To do: All lines up to and including the one that contains "Own - Organic" are to be transcribed exactly, starting from the first line of the records.

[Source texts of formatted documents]
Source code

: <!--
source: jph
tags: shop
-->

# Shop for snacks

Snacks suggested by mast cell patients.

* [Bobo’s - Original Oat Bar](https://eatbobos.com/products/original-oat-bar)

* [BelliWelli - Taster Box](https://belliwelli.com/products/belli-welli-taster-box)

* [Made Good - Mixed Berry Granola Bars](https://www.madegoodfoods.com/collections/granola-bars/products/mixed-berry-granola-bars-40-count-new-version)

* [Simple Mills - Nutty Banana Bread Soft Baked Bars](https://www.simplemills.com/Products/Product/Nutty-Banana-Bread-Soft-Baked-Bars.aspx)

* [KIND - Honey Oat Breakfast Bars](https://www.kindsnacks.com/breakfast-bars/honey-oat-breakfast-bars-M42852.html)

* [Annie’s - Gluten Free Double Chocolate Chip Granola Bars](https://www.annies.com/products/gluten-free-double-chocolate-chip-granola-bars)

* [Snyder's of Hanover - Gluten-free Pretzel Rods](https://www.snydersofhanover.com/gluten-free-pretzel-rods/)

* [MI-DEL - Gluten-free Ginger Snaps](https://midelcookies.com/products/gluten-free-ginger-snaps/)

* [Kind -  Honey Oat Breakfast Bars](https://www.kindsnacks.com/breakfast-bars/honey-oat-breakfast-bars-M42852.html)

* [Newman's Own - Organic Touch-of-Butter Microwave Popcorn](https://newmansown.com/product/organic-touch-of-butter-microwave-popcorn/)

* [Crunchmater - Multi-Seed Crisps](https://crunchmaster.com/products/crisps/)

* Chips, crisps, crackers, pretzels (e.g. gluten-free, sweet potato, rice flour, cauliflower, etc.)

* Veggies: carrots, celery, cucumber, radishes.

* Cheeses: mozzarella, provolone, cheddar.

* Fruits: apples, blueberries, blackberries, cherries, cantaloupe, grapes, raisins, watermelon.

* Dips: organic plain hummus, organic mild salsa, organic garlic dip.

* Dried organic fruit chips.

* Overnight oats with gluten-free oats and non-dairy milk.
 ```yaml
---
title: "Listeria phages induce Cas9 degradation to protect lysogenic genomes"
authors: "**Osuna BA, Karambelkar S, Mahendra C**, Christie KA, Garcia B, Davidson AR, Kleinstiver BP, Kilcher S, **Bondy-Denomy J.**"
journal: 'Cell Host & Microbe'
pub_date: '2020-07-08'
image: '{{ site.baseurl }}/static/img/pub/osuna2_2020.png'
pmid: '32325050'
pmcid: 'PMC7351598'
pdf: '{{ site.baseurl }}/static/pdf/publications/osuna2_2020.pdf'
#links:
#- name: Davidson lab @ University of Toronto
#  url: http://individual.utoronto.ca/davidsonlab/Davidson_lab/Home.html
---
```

Solution to this problem:
Source code

: <!--
source: jph
tags: shop
-->

# Shop for snacks

Snacks suggested by mast cell patients.

* [Bobo’s - Original Oat Bar](https://eatbobos.com/products/original-oat-bar)

* [BelliWelli - Taster Box](https://belliwelli.com/products/belli-welli-taster-box)

* [Made Good - Mixed Berry Granola Bars](https://www.madegoodfoods.com/collections/granola-bars/products/mixed-berry-granola-bars-40-count-new-version)

* [Simple Mills - Nutty Banana Bread Soft Baked Bars](https://www.simplemills.com/Products/Product/Nutty-Banana-Bread-Soft-Baked-Bars.aspx)

* [KIND - Honey Oat Breakfast Bars](https://www.kindsnacks.com/breakfast-bars/honey-oat-breakfast-bars-M42852.html)

* [Annie’s - Gluten Free Double Chocolate Chip Granola Bars](https://www.annies.com/products/gluten-free-double-chocolate-chip-granola-bars)

* [Snyder's of Hanover - Gluten-free Pretzel Rods](https://www.snydersofhanover.com/gluten-free-pretzel-rods/)

* [MI-DEL - Gluten-free Ginger Snaps](https://midelcookies.com/products/gluten-free-ginger-snaps/)

* [Kind -  Honey Oat Breakfast Bars](https://www.kindsnacks.com/breakfast-bars/honey-oat-breakfast-bars-M42852.html)

* [Newman's Own - Organic Touch-of-Butter Microwave Popcorn](https://newmansown.com/product/organic-touch-of-butter-microwave-popcorn/)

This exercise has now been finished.